Comparative transcriptome and physiological analyses reveal involvement of photosynthesis, phytohormone signaling, and cysteine-methionine metabolism in arsenic toxicity tolerance in Brassica napus.

This study investigates the physiological, biochemical, and molecular responses of two Brassica napus (B. napus) cultivars, ZD622 and ZD630, exposed to arsenic (As) stress. ZD630 was more resistant to As-induced toxicity, as demonstrated by higher biomass retention, less chlorophyll degradation, and less impairment of photosynthetic activity than ZD622. Photosynthetic parameters like as Pn and chlorophyll fluorescence were less influenced in ZD630, indicating a higher resilience in maintaining photosynthetic machinery integrity. Ultrastructural study demonstrated that ZD630 caused less damage to cellular components such thylakoid membranes and mitochondria. Moreover, ZD630 more efficient As exclusion mechanism, as seen by decreased arsenic accumulation in aerial tissues, led to its higher stress performance. Comparative transcriptome analysis was conducted to further dissect the molecular mechanisms underlying these morpho-physiological traits.
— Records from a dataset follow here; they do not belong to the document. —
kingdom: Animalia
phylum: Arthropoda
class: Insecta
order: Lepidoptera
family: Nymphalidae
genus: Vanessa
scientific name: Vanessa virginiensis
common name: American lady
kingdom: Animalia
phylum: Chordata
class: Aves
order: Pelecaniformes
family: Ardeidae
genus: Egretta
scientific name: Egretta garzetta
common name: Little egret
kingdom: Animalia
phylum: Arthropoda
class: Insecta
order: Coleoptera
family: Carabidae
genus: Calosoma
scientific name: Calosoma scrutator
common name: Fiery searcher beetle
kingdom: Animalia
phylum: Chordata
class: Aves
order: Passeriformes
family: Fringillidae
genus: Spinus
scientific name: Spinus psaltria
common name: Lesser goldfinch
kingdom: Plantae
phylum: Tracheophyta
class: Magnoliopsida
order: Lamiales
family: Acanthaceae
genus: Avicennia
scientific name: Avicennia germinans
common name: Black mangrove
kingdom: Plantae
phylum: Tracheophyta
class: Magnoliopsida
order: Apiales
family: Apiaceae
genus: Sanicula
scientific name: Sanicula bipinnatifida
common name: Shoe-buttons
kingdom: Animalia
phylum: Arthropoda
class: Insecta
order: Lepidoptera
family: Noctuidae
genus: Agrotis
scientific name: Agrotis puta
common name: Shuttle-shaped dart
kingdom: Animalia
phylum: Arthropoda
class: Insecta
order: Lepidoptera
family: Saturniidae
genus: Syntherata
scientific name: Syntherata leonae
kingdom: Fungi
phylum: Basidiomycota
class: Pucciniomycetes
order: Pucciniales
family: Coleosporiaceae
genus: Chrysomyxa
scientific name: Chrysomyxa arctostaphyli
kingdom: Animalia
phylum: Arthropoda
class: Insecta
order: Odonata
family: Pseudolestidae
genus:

KEGG pathway analysis revealed that the pathways for photosynthesis, auxin signaling, and amino acid metabolism were overrepresented suggesting these pathways may play important roles in the differential response to As between the two cultivars. ZD630 revealed activation of genes related to photosystem II repair, auxin transport, MAPK signaling, and ABA receptors, which might contribute to its improved stress response. Additionally, the differential control of cysteine and methionine metabolism contributes to ZD630 improved capacity to detoxify As via glutathione production.